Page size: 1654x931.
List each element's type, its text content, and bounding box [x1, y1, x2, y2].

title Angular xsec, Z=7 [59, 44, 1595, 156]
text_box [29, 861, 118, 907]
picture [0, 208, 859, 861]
□ □ □ □ □ □ □
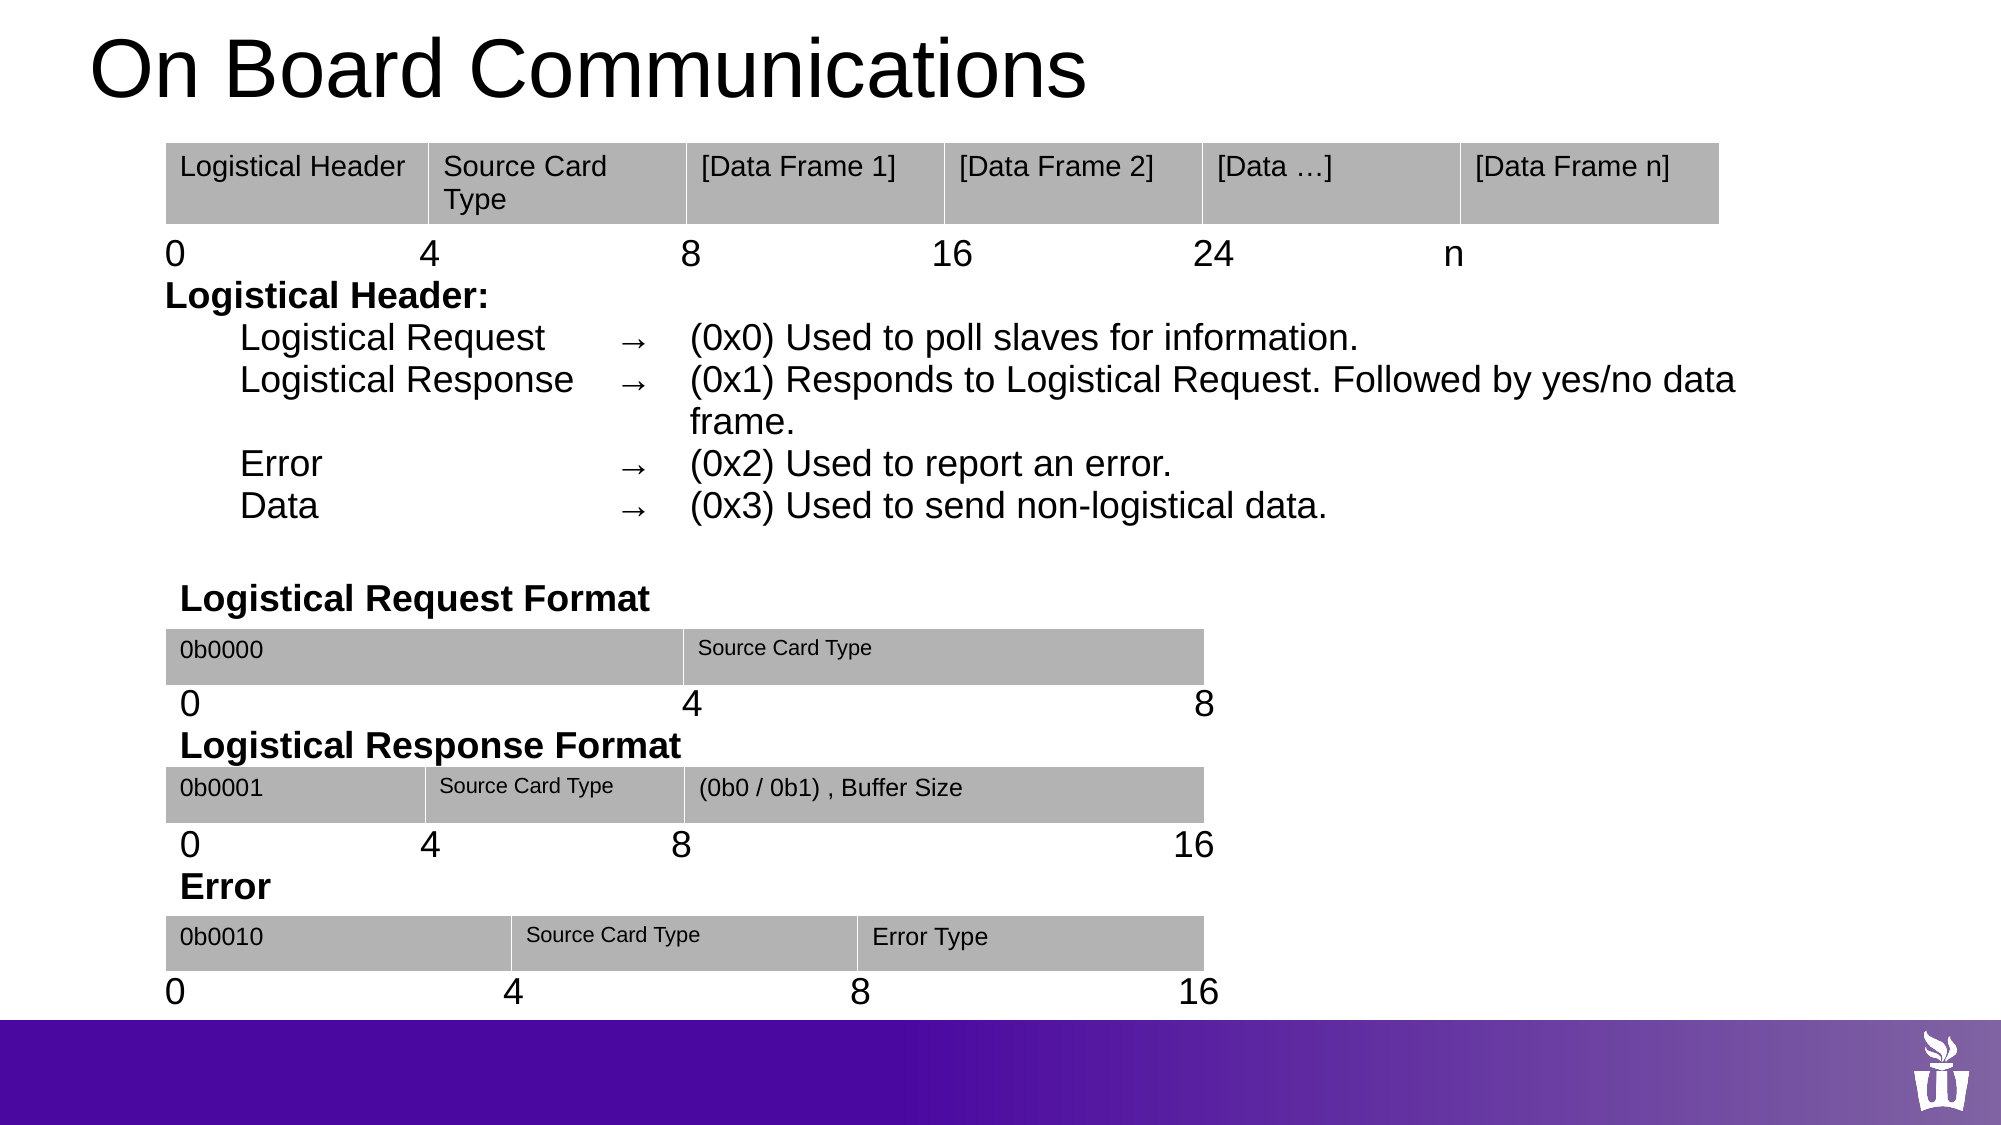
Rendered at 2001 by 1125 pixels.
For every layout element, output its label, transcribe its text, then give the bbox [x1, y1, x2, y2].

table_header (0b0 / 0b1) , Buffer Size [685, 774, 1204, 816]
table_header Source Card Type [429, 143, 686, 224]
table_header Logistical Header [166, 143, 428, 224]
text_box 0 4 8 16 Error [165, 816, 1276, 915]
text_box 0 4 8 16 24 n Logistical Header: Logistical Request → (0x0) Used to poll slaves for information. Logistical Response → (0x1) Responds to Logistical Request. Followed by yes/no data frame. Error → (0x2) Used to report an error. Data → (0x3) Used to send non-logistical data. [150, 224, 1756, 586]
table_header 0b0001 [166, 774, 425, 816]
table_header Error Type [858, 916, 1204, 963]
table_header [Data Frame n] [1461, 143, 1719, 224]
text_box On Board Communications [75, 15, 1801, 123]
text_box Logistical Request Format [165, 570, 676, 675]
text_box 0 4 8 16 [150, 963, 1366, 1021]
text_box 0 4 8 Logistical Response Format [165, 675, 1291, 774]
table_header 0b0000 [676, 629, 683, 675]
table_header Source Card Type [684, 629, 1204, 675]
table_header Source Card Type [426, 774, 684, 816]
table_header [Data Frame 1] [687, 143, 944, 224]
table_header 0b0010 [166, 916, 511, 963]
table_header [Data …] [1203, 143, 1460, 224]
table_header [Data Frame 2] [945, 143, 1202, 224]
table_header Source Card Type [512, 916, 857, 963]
□ □ □ □ □ □ □
In the data above, render everything from the line containing "Page size: 1654x931." down to the line containing "picture [0, 208, 859, 861]", both of those lines included, as a JSON list of strings with one string per line. Leave out any blank lines.

#### Exercise result
[
  "Page size: 1654x931.",
  "List each element's type, its text content, and bounding box [x1, y1, x2, y2].",
  "title Angular xsec, Z=7 [59, 44, 1595, 156]",
  "text_box [29, 861, 118, 907]",
  "picture [0, 208, 859, 861]"
]